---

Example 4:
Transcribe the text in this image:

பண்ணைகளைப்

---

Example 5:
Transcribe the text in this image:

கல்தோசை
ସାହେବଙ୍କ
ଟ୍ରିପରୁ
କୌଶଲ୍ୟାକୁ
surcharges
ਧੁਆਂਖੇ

+-------+

» Directive
Recast the words from all the rows above as one numbered list, leaving out any blank lines.

» Output for this exercise
1. ---
2. Example 4:
3. Transcribe the text in this image:
4. பண்ணைகளைப்
5. ---
6. Example 5:
7. Transcribe the text in this image:
8. கல்தோசை
9. ସାହେବଙ୍କ
10. ଟ୍ରିପରୁ
11. କୌଶଲ୍ୟାକୁ
12. surcharges
13. ਧੁਆਂਖੇ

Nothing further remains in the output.